Second, some explanations:

1)
Variable interpretation:
$SERVICESTATE $: Current status of the service (OK, WARNING, UNKNOWN, CRITICAL)
$SERVICESTATETYPE $: Server state type, divided into two kinds, soft state, hard state
$SERVICEATTEMPT $: Number of attempts to check for a soft state
These values are the three parameters that must be processed by the AutoRecover script that follows

2)
Hard: Rigid state
SOFT: Soft state
Nagios in the process of testing the service, if the first detection fails, the state becomes soft try to set the maximum number of times, the state is changed to become hard

3)
Some parameter configurations for event handling
event_handler_timeout=30 Timeout Period
Enable_event_handlers=1 Boot event handling mechanism
Event_handler


Third, the operation steps:
1)
Confirm that the event processing switch has not been opened
Enable_event_handlers=1
0: Off
1: Open

2)
Self-recovery script creation
There are too many parameters to handle, it is recommended to use case, the following is the official website script example, of course, can be written in other
#!/bin/sh
#
# Event Handler script for restarting the Web server in the local machine
#
# note:this script would only restart the Web server if the service is
# retried 3 times (in a "soft" state) or if the Web service somehow
# manages to fall into a ' hard ' error state.
#
# What's the HTTP service in?
Case "$" in
OK)
# The service just came back up and so don ' t do anything ...
;;
WARNING)
# We don ' t really care on warning states, since the service is probably still running ...
;;
UNKNOWN)
# We don ' t know what might is causing an unknown error and so don ' t do anything ...
;;
CRITICAL)
# aha! The HTTP service appears to a problem-perhaps we should restart the server ...
# is this a "soft" or a "hard" state?
Case "$" in
# We ' re in a "soft" state, meaning that Nagios are in the middle of retrying the
# Check before it turns into a ' hard ' state and contacts get notified ...
SOFT)
# What check attempt is we on? We don ' t want to restart the Web server on the first
# Check, because it may just be a fluke!
Case "$ $" in
# Wait until the check has been tried 3 times before restarting the Web server.
# If The check fails on the 4th time (after we restart the Web server), the
# type would turn to ' hard ' and contacts'll be notified of the problem.
# Hopefully this would restart the Web server successfully, so the 4th check would
# result in a "soft" recovery. If that happens no one gets notified because we
# fixed the problem!
3)
Echo-n "Restarting HTTP service (3rd soft critical state) ..."
# Call the init script to restart the HTTPD server
/ETC/RC.D/INIT.D/HTTPD restart
;;
Esac
;;
#

3) After the alarm, how to when the Nagios server to get the following sent to the alarm, to make self-maintenance (OBJECTS/COMMANDS.CFG)
In Objects/commands.cfg the file indicates when the alarm is generated, how to execute the remote script,


4)
In the configuration file for the host service, enable the time-processing mechanism
Event_handler Shell_name


/usr/local/nagios/bin/nagios-v/usr/local/nagios/etc/nagios.cfg
Detection of the above modified files, there is no error

Kill a service, do a simple test, OK

Live up to the trust of ZZ and solve

Get it done.

This article is from the "on the Road" blog, please be sure to keep this source http://xiaochengxiang.blog.51cto.com/2558908/1416222

Contact Us

The content source of this page is from Internet, which doesn't represent Alibaba Cloud's opinion; products and services mentioned on that page don't have any relationship with Alibaba Cloud. If the content of the page makes you feel confusing, please write us an email, we will handle the problem within 5 days after receiving your email.

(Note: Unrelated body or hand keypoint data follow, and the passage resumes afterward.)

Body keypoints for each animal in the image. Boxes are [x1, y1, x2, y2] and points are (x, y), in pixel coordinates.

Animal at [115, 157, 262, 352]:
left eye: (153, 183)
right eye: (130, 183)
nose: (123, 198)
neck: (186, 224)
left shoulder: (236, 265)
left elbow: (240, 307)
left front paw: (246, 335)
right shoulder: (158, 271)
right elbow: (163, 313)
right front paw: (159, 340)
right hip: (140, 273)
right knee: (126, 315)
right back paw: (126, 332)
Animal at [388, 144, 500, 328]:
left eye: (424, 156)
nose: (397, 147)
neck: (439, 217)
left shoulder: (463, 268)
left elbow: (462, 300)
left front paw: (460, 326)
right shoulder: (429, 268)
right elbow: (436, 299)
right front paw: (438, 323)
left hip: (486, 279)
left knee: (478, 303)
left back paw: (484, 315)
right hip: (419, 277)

If you find any instances of plagiarism from the community, please send an email to: info-contact@alibabacloud.com and provide relevant evidence. A staff member will contact you within 5 working days.

A Free Trial That Lets You Build Big!

Start building with 50+ products and up to 12 months usage for Elastic Compute Service

  • Sales Support

    1 on 1 presale consultation

  • After-Sales Support

    24/7 Technical Support 6 Free Tickets per Quarter Faster Response

  • Alibaba Cloud offers highly flexible support services tailored to meet your exact needs.